1/ It's not just 'helpful' to view the world from patient's/client's perspective, it's a basic requirement for doing therapy & goes without saying (if it must be said, something is already seriously amiss—unless therapist is a beginning student). Therapists strive to enter their
2/ patient's subjective world, see from their perspective, know their desires & fears & understand their experience of self & others "from the inside"—keeping in mind that something about how they are viewing & experiencing the world, self, & others has become a source of pain or
3/ distress. But—and this is key—we enter our patient's subjective world NOT in order to conform the therapy to the experience they are already having of the world, or to duplicate their existing patterns of experiencing self, other & the world in the therapy relationship.

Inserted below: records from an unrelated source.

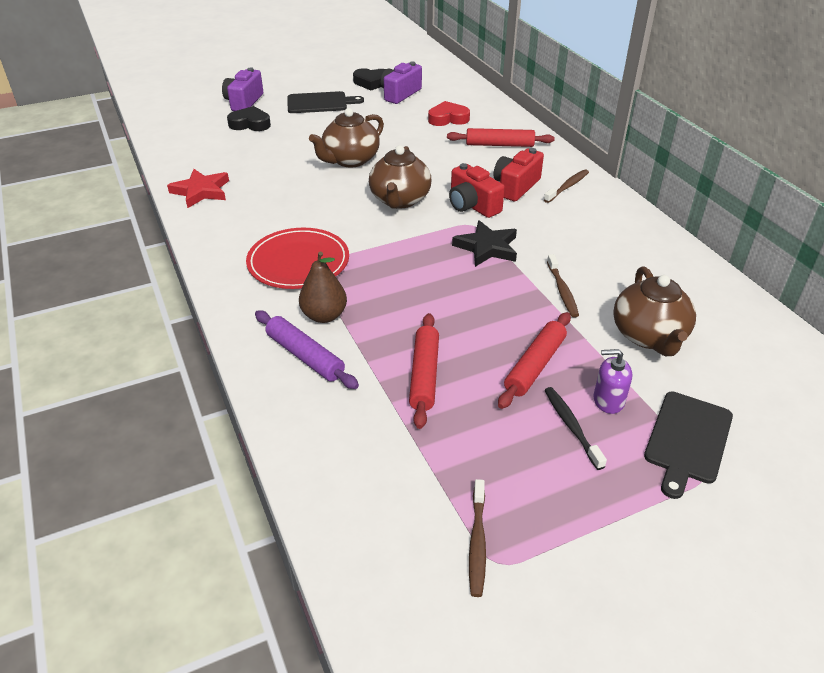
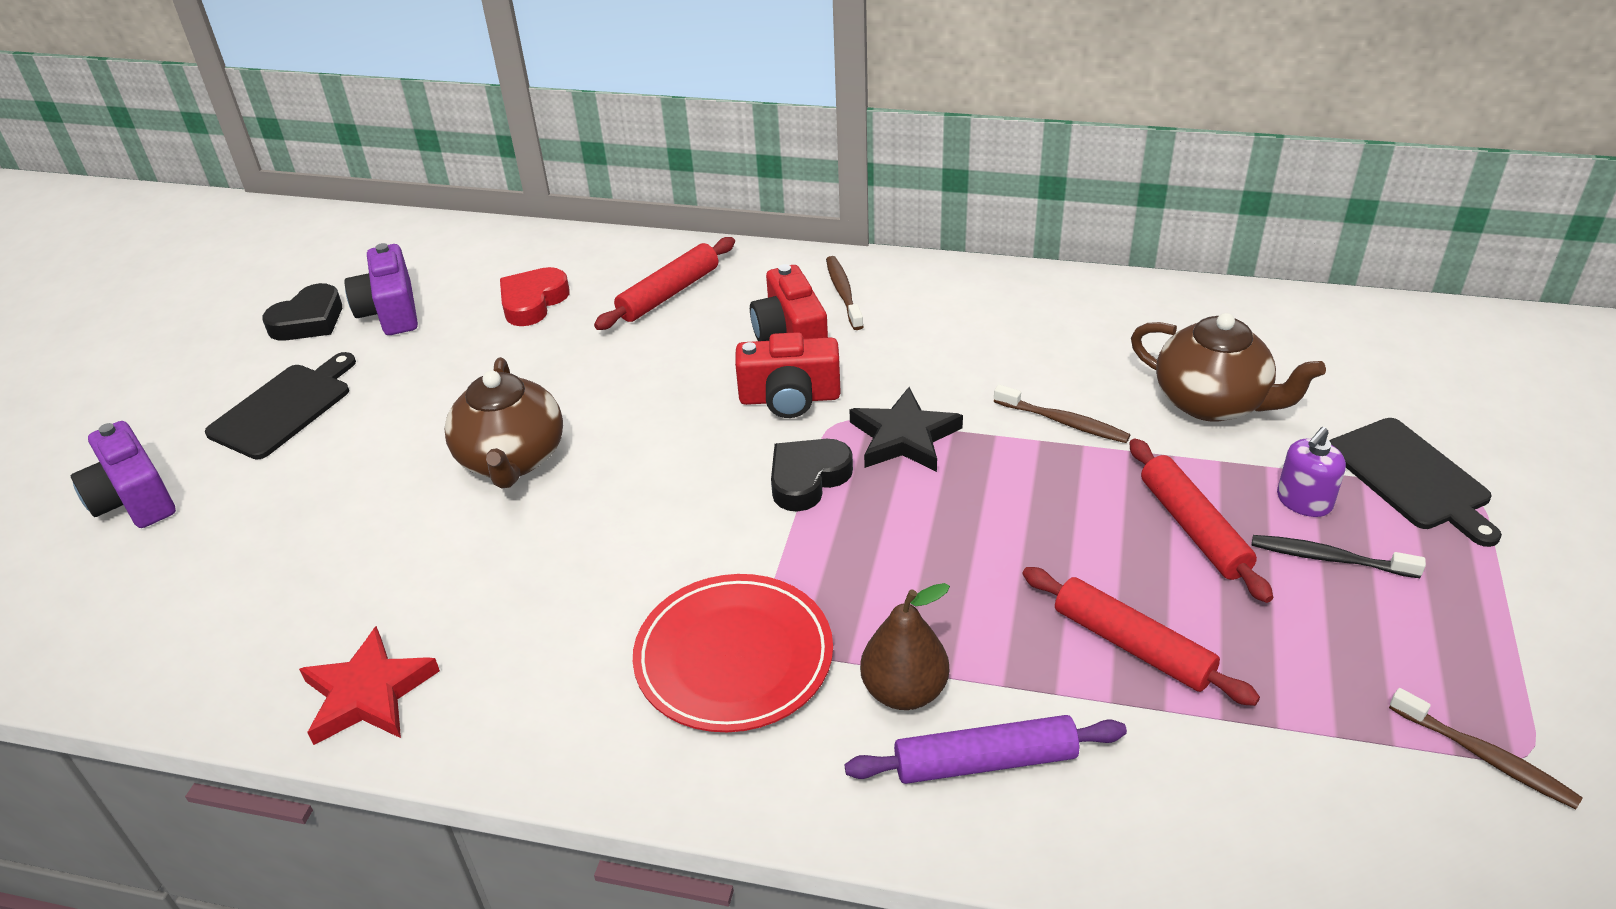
camera: 50 degrees left, 0 degrees up
(250, 124) = (225, 525): black heart -> black heart (807, 479)
(400, 200) = (692, 461): brown teapot -> none

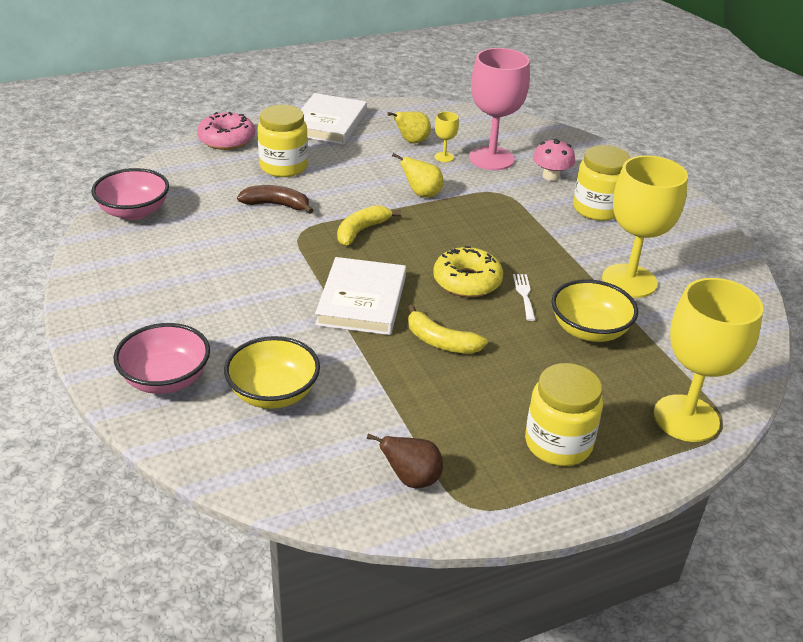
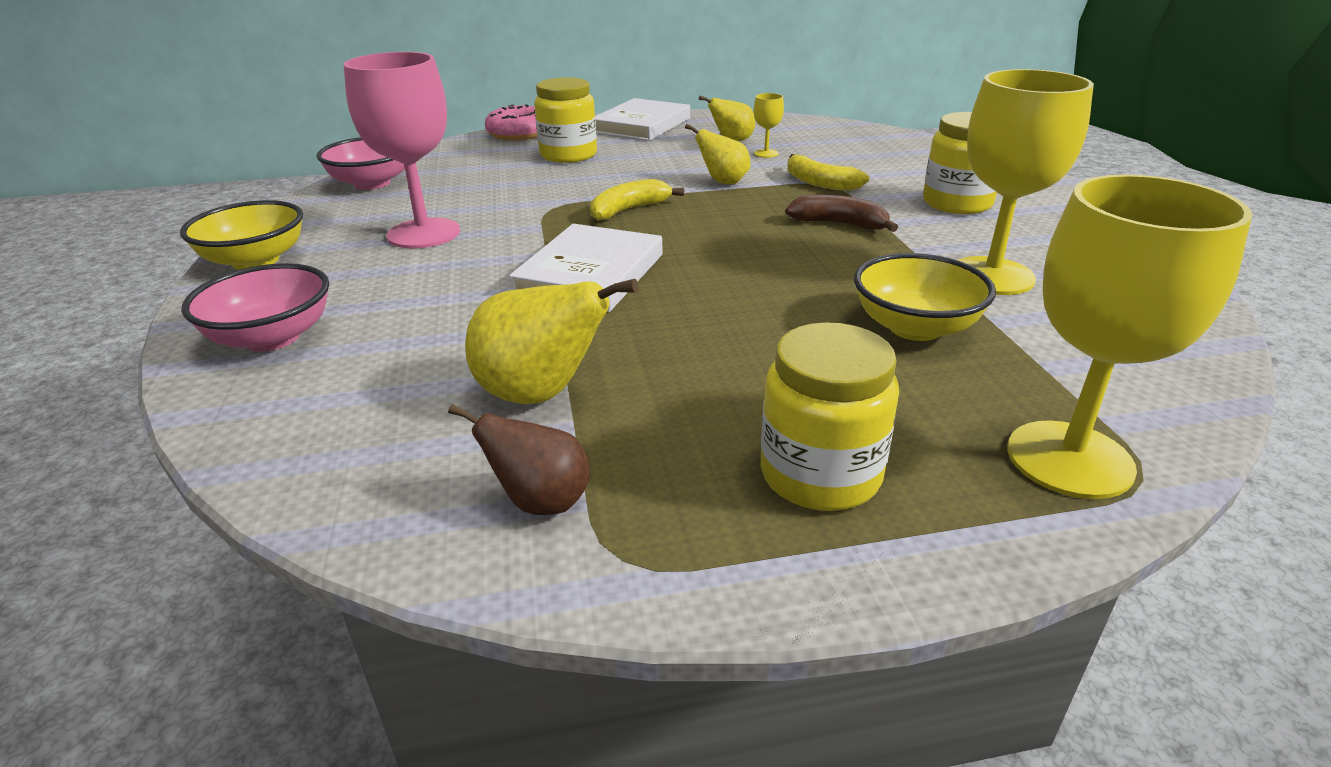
camera: 15 degrees right, 5 degrees down
(273, 393) = (402, 365): yellow bowl -> yellow bowl (256, 261)
(276, 205) = (539, 184): brown banana -> brown banana (839, 224)
(376, 406) = (541, 394): none -> yellow pear
(441, 342) = (679, 325): yellow banana -> yellow banana (819, 183)
(467, 281) = (747, 263): yellow donut -> none
(491, 158) = (826, 156): pink goblet -> pink goblet (423, 233)
(524, 295) = (825, 281): white fork -> none
(551, 176) = (900, 173): pink mushroom -> none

4/ We do so to help them to be able to have DIFFERENT experiences, to create opportunities for other ways of seeing & experiencing that they cannot readily envision, or cannot envision at all. We keep in mind that their current ways of seeing & experiencing the world are
5/ intertwined with their difficulties.
So when a pt cannot conceive of being with another person & allowing themselves to be immersed in experience of the relationship—without monitoring their phone throughout, allowing it it impinge on their experience, allowing it repeatedly
6/ direct & redirect the focus of their attention—we should NOT address it by declaring it to be "an invaluable component of therapy," & couch that as if that were somehow a testament to our therapeutic skill & flexibility. We might instead become curious with our patient, and
7/ invite our patient to become curious with us, about the function the phone may be serving for them, how it may be altering or influencing our respective experiences of ourselves & of one another, and of our relationship in the room—and how it may be doing so in ways that
8/ can all too easily escape our notice & that we may or may not desire. That is therapy.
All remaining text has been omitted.